RT can enhance tumor specific immune response in established tumors[16-22]. Recent studies have shown that radiation from large tumors can activate a strong anti-tumor immune response[23,24], and it is possible to transform tumors into patient specific in situ vaccines that can re-educate the immune system to recognize and reject cancer[25,26]. Therefore, it is conceivable that preoperative RT applied to most diseases will activate strong anti-tumor immunity, which does not exist after postoperative RT on the tumor bed. Radiation induced anti-tumor immunity may help to eradicate subclinical diseases and distant micrometastasis in ipsilateral and contralateral breasts, which may lead to immune memory, so as to vaccinate future tumors[25]. This hypothesis inspired the analysis of the long-term results of preoperative RT and standard care postoperative RT in cancer patients.

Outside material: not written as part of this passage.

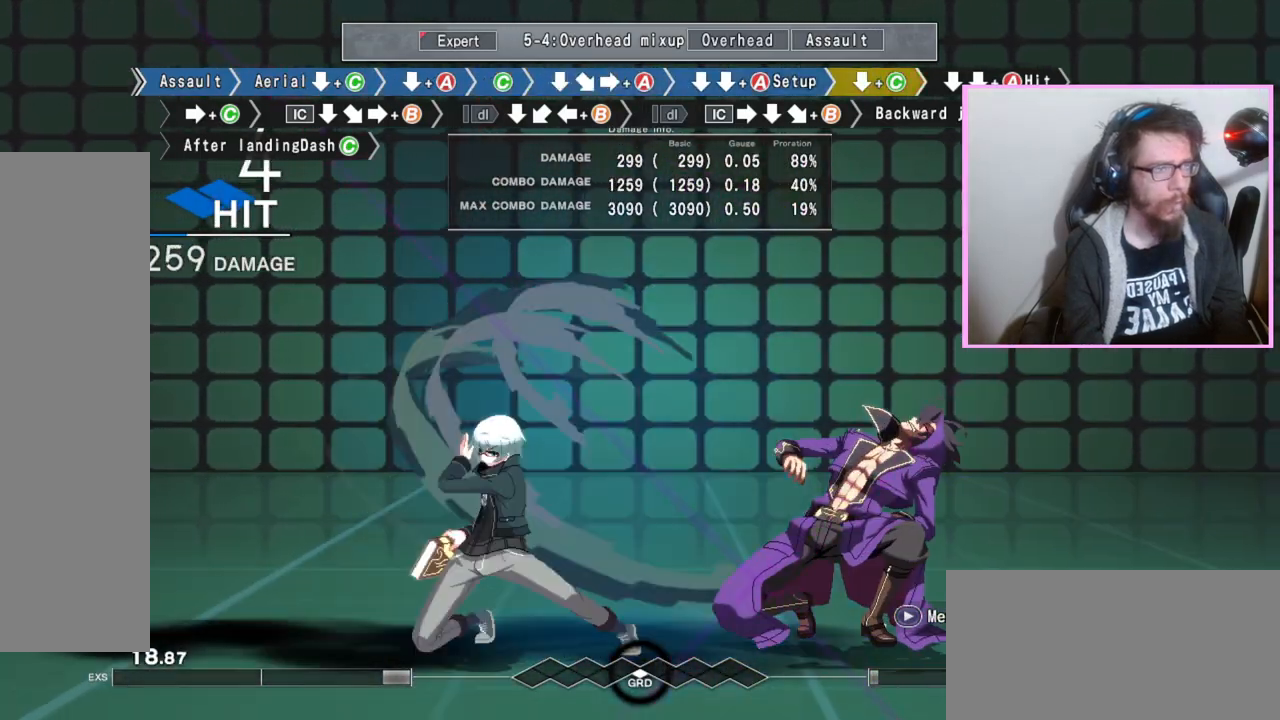
{"buttons": [], "events": [[17, "C", "up"], [50, "C", "down"], [83, "C", "up"], [217, "DPAD_DOWN", "up"], [267, "DPAD_DOWN", "down"], [383, "DPAD_DOWN", "up"], [417, "C", "down"], [467, "C", "up"]]}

Our data confirmed the critical role of radiation in the multidisciplinary management of breast cancer[5,27]. Patients receiving preoperative RT had a significantly higher risk of worse OS and CSS than patients receiving postoperative RT. We analyze the reasons that preoperative RT is not better than postoperative RT, mainly in the following aspects.

Primarily, the time of conventional preoperative RT is too long, which may affect the survival. At present, the RT technology has been updated. The time of RT technology such as accelerated partial breast irradiation (APBI) and hypofractionation is shorter, allowing more accurate location for tumor and having little affect to other treatments.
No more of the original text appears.